Sobre la mesa había cuatro vasos, una bandeja y tres botellas de MacAllan, cada una estampada con la fecha del destilado: 1965, 1967, 1973. La del 65 estaba medio vacía. La del 73 aún no se había abierto.
Patten se sirvió un cuarto de vaso del 67, y utilizó el vaso para indicar las botellas.
– ¿Les apetece un poco, o lo tienen prohibido? Están de servicio, supongo.
– Un trago no hará daño -dijo Lynley-. Probaré el del 65.
Havers escogió el del 67. Cuando estuvieron servidos, Patten se acercó a la meridiana y tomó asiento, con el brazo derecho doblado detrás de la cabeza y sus ojos fijos en el paisaje.
– Joder, me gusta este maldito lugar. Siéntense. Diviértanse un momento.
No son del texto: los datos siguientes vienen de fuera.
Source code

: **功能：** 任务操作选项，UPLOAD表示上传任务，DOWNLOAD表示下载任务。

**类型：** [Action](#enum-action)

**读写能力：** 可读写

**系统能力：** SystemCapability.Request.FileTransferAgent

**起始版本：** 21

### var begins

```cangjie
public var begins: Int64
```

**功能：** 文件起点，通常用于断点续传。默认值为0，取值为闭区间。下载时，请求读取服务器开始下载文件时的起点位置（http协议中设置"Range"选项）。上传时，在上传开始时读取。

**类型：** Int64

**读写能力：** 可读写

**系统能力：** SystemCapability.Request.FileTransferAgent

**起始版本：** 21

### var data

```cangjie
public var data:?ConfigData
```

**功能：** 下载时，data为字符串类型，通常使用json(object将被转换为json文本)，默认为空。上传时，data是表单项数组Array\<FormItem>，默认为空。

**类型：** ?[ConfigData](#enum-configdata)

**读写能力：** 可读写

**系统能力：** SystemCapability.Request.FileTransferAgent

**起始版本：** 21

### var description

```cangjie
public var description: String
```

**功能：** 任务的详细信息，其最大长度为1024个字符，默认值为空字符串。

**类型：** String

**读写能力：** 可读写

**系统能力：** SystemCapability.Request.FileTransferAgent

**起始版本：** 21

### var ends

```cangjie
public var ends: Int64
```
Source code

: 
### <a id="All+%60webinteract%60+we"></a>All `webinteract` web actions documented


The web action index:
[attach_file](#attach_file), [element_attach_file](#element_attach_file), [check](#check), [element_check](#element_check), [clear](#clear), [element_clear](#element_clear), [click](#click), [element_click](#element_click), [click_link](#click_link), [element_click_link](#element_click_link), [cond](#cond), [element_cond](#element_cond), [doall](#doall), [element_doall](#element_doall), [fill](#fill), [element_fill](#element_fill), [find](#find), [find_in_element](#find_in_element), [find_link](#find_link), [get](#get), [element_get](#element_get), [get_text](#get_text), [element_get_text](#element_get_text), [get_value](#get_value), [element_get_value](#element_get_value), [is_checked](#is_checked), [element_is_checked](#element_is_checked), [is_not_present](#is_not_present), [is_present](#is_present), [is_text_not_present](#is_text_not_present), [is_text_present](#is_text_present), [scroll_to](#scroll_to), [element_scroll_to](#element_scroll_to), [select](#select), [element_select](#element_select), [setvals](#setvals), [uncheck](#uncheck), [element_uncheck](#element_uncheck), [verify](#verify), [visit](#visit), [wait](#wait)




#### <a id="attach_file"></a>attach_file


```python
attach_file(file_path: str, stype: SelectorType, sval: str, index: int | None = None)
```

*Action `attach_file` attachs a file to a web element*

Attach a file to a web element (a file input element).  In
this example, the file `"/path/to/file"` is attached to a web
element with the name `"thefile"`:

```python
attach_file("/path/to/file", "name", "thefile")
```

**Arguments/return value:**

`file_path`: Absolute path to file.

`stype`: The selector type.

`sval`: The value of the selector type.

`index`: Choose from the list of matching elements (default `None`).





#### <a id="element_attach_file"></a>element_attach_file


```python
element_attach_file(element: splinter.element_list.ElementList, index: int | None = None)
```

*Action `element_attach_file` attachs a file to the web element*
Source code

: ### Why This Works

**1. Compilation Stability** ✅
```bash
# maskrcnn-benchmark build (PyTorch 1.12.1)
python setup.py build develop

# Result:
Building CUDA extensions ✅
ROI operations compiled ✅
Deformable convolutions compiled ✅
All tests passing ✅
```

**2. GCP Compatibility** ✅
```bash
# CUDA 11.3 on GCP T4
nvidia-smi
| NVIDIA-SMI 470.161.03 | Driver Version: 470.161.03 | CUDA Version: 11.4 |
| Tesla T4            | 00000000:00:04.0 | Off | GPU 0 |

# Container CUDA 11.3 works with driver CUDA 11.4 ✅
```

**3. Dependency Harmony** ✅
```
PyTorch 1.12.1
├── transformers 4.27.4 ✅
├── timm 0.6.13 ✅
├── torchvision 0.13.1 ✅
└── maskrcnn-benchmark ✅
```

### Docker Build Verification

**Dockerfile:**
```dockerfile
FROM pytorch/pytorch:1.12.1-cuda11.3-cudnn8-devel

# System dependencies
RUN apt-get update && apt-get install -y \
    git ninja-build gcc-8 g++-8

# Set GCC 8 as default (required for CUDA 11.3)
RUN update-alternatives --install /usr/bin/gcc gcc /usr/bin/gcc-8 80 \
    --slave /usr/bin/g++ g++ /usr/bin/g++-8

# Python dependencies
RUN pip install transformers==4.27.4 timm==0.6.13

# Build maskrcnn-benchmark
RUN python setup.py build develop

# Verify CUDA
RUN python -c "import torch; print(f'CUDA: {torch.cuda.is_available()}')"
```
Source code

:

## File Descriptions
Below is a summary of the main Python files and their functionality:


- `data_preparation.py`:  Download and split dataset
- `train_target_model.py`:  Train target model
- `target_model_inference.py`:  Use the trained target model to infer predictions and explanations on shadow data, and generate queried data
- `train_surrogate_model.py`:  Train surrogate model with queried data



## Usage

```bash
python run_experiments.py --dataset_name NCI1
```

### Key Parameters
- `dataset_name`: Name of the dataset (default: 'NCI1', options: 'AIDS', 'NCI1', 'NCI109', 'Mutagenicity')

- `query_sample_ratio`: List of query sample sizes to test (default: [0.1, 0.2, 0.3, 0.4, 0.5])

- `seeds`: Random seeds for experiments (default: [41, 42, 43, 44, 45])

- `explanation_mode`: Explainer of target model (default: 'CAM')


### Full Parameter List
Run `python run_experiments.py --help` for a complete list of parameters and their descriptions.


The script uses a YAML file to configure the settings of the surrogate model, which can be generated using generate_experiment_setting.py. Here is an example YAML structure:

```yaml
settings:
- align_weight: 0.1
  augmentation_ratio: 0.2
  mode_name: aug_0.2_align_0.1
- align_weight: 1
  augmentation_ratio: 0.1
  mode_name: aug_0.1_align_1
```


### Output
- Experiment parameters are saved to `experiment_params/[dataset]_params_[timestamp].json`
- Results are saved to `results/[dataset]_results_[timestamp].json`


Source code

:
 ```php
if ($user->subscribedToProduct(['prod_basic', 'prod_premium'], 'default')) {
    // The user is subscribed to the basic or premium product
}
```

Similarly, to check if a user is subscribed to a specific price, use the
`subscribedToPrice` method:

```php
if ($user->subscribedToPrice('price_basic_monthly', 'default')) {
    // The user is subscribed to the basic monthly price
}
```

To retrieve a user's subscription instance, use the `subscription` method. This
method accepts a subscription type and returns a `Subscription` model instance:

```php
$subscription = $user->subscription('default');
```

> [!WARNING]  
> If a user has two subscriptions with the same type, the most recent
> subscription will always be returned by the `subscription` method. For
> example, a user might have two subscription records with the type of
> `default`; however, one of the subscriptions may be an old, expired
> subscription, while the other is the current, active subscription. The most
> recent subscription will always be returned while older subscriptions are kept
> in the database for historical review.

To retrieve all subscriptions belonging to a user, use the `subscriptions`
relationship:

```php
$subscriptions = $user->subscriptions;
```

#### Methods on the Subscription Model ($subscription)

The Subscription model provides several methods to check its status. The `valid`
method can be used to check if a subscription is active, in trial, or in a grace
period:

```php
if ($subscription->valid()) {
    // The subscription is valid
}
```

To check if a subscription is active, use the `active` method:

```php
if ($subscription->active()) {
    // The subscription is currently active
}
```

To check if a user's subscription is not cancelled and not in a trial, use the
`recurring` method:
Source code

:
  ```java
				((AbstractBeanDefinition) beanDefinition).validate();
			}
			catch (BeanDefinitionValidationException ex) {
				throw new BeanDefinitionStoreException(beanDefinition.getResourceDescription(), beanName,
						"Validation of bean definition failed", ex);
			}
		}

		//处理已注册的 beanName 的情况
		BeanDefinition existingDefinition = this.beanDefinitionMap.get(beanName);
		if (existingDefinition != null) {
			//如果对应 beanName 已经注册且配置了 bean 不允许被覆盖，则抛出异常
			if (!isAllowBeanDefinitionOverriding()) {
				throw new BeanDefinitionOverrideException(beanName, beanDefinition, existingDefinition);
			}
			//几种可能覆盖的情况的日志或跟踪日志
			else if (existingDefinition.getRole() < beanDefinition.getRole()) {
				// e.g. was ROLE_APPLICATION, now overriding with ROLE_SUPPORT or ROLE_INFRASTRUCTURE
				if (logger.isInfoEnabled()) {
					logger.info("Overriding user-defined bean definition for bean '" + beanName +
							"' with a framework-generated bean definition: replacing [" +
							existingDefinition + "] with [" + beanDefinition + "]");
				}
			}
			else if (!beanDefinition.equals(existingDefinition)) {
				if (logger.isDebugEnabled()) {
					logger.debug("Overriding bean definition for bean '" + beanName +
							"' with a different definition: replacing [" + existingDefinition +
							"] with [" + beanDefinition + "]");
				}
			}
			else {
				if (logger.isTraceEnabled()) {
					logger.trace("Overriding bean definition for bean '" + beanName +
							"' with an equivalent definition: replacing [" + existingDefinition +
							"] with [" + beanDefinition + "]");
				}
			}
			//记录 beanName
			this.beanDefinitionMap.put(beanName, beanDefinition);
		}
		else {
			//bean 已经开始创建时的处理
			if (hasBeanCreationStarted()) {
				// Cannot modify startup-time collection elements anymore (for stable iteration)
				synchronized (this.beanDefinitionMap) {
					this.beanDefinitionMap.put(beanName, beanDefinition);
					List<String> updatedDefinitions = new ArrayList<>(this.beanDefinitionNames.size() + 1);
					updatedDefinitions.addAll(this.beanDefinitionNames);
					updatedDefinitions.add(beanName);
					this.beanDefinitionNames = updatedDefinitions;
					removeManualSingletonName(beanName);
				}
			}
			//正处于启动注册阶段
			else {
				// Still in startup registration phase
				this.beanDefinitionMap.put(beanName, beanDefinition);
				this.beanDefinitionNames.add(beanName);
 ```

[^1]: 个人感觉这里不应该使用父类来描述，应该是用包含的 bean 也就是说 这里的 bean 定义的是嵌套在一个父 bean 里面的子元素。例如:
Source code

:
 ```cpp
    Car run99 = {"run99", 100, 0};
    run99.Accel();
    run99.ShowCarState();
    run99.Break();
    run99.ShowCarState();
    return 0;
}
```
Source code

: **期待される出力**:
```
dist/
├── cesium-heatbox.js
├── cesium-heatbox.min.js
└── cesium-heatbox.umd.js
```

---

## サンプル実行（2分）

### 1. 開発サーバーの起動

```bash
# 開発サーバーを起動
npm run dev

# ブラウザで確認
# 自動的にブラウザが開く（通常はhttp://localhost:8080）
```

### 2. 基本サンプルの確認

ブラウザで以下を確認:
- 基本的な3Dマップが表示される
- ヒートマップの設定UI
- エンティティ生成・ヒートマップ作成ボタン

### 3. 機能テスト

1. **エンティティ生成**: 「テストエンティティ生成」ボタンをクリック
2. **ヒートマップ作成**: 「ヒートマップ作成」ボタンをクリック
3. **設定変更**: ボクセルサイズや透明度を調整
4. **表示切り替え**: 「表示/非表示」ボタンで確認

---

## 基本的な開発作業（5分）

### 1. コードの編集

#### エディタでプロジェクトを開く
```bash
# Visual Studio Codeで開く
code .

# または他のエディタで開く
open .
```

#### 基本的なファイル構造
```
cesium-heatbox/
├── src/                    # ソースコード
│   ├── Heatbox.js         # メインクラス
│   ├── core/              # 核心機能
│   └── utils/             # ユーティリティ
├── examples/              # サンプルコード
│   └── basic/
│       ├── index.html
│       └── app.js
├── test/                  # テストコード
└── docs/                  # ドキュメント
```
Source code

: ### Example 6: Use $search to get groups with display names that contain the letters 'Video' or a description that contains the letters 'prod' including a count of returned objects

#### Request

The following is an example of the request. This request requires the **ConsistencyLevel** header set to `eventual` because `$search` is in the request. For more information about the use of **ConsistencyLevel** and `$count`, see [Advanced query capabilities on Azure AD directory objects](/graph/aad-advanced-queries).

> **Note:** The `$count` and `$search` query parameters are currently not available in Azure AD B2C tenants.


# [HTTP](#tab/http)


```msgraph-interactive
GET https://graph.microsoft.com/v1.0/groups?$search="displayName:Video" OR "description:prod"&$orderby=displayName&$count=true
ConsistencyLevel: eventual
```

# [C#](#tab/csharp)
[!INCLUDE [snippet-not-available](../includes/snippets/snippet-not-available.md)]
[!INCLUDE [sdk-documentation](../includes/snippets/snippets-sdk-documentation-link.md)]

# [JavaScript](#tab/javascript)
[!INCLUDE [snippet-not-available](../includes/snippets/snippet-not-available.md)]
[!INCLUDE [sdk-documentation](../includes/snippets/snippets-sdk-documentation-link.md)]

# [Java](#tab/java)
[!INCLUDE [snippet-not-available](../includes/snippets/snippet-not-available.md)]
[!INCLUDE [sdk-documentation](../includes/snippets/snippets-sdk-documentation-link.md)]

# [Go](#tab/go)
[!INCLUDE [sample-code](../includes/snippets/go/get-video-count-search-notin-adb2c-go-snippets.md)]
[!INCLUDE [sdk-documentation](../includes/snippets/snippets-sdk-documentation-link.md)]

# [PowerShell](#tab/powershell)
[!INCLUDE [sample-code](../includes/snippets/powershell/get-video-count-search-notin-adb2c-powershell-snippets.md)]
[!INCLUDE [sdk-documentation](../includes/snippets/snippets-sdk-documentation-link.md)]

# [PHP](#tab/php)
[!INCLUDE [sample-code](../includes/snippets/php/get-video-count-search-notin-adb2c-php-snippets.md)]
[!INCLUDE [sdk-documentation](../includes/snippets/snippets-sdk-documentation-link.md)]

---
La luz del extremo del salón se filtraba por las puertas vidrieras y caía en pulcros paralelogramos sobre las losas. Cuando se sentaron, Lynley observó que Patten había dispuesto los muebles de forma que sólo quedara iluminada la parte superior de su cabeza, lo cual les permitió reparar en un dato inicial, y prácticamente inútil, sobre la apariencia del hombre: el cabello poseía aquel peculiar tono metálico que suele observarse en los teñidos subrepticios que no se llevan a cabo en las peluquerías.
– Me he enterado de lo de Fleming. -Patten levantó el vaso, sin apartar los ojos del paisaje-. Me lo comunicaron a eso de las tres de la tarde. Guy Mollison llamó. Informó a su patrocinador del verano. Sólo al patrocinador, dijo, manténlo en secreto hasta el anunció oficial, por el amor de Dios. -Patten meneó la cabeza con aire despectivo y dio vueltas al whisky en el vaso-. Siempre tiene el interés de Inglaterra en mente.
– ¿Mollison?
– Al fin y al cabo, volverán a elegirle capitán.
– ¿Está seguro de la hora?
– Acababa de llegar de comer.
– Es extraño que ya se hubiera enterado. Telefoneó antes de que el cadáver fuera identificado -comentó Lynley.
– Antes de que su esposa lo identificara. La policía ya sabía quién era. -Patten le miró-. ¿O no se lo dijeron?
– Da la impresión de que posee una gran cantidad de información.
– Está en juego mi dinero.
– Algo más que su dinero, según tengo entendido.
Patten se levantó de la meridiana. Caminó hasta el borde de la terraza, donde las losas daban paso a una suave pendiente de césped. Se quedó allí, admirando la vista.
– Millones y millones. -Señaló con el vaso-. Arrastran cada día sus vidas sin pensar ni un momento en su sentido. Y cuando llegan a la conclusión de que la vida debería ser algo más que matarse por ganar dinero, comer, excretar y copular en la oscuridad, ya es demasiado tarde para la mayoría.